Ex-NFL player gets no break on child support
Judge scolds Travis Henry for squandering his riches
By Ben Smith
A DeKalb County judge on Thursday swatted down a request by former pro football player Travis Henry for a temporary cut in child support payments for one of the nine children he fathered by as many women.
Superior Court Judge Clarence Seeliger’s ruling came at the end of a nearly all-day hearing on whether the former Denver Broncos running back can still afford to pay $3,000 monthly to the mother of his 5-year-old son.
Henry’s attorney, Randall M. Kessler, said Henry cannot pay that much now because he’s no longer earning a paycheck in the National Football League and is in danger of going to prison on federal drug charges.
Robert Wellon, the lawyer for his son’s mother, Jameshia Beacham, argued that Henry spent thousands of thousands of dollars on jewelry, cars, a new home and other purchases the former football player refused to name because of the pending criminal case against him.
Henry, 30, was arrested in Colorado last fall on felony cocaine possession charges.
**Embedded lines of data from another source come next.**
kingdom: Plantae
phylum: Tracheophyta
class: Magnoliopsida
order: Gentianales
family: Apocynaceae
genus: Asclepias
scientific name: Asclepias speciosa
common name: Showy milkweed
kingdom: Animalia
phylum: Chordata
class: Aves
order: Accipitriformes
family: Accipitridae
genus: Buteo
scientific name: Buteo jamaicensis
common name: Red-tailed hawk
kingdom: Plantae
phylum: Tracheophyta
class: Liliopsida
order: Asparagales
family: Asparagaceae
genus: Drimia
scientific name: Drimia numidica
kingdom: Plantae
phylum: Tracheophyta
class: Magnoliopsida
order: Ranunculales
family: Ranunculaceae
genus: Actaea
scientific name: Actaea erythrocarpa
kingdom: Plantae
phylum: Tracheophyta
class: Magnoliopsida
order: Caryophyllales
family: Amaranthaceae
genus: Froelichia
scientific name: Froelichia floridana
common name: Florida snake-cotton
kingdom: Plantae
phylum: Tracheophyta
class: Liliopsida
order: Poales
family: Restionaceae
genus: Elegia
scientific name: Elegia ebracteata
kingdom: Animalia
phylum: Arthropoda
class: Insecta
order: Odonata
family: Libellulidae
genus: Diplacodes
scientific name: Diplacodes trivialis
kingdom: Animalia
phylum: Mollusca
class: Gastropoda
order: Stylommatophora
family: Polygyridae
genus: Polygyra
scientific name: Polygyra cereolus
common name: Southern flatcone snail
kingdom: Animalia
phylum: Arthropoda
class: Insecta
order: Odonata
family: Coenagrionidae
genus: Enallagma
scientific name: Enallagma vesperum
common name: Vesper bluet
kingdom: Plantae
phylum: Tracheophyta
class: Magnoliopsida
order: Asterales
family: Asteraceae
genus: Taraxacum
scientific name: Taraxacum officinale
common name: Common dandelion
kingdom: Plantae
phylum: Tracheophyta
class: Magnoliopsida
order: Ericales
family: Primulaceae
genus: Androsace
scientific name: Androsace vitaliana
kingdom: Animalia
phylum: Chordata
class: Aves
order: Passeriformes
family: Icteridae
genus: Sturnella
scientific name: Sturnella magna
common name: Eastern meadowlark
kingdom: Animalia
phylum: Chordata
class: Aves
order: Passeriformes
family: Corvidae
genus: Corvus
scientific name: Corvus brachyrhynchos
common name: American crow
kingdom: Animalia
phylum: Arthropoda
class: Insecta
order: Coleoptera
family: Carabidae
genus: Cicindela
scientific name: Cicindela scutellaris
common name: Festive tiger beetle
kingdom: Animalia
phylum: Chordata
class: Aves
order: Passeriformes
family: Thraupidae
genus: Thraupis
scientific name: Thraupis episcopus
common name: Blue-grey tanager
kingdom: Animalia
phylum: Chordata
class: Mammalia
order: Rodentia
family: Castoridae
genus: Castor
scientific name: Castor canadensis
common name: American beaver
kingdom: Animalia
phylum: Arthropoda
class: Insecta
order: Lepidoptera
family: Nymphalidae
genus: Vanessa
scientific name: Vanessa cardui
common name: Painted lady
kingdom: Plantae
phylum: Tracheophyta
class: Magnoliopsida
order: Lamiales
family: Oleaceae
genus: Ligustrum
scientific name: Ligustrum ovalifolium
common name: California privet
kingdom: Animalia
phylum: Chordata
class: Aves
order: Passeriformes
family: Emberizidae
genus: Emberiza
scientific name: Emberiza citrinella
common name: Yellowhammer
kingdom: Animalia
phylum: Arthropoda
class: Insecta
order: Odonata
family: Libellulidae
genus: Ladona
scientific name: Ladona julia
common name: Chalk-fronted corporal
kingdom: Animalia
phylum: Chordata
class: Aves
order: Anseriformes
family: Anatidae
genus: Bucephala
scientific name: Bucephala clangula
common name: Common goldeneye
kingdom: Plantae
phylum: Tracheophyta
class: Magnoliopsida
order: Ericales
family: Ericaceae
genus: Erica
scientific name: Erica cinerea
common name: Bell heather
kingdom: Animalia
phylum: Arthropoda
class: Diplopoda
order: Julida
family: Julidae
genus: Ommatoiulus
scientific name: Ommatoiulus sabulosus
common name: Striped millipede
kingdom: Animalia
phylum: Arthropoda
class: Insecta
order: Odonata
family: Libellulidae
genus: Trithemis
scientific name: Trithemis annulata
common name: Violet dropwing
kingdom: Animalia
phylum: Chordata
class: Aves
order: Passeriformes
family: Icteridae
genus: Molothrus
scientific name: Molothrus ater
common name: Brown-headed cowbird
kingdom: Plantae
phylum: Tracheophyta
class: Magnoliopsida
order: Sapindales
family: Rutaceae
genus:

His arraignment is scheduled to take place in April, his attorneys said. He paid a $400,000 bond is currently under house arrest in Colorado.
Wellon spent two hours grilling Henry on his spending habits. The lawyer repeatedly questioned Henry about why he made multiple cash withdrawals of up to $70,000 after he lost his job with the Broncos. Henry refused to answer. “All those big withdrawals have to do with my [criminal] case,” Henry said.
But Henry also expressed regret for his actions.
“Now that I look back on my life, not all of my decisions were good, and now I’m paying for it,” Henry said. “I just want to make good. … I want to take care of my children. I want to get my life back together.”
The judge has yet to rule on Henry’s request for a permanent reduction in child support payments. Seeliger said Henry will have to answer the questions he refused to answer Thursday before the judge will consider that request. Kessler said Henry would comply.
After the hearing Kessler said that because of Seeliger’s ruling his client may seek a jury trial on the request for a permanent reduction in child support payments. “We will stick with it,” Kessler said. “And we will prevail.”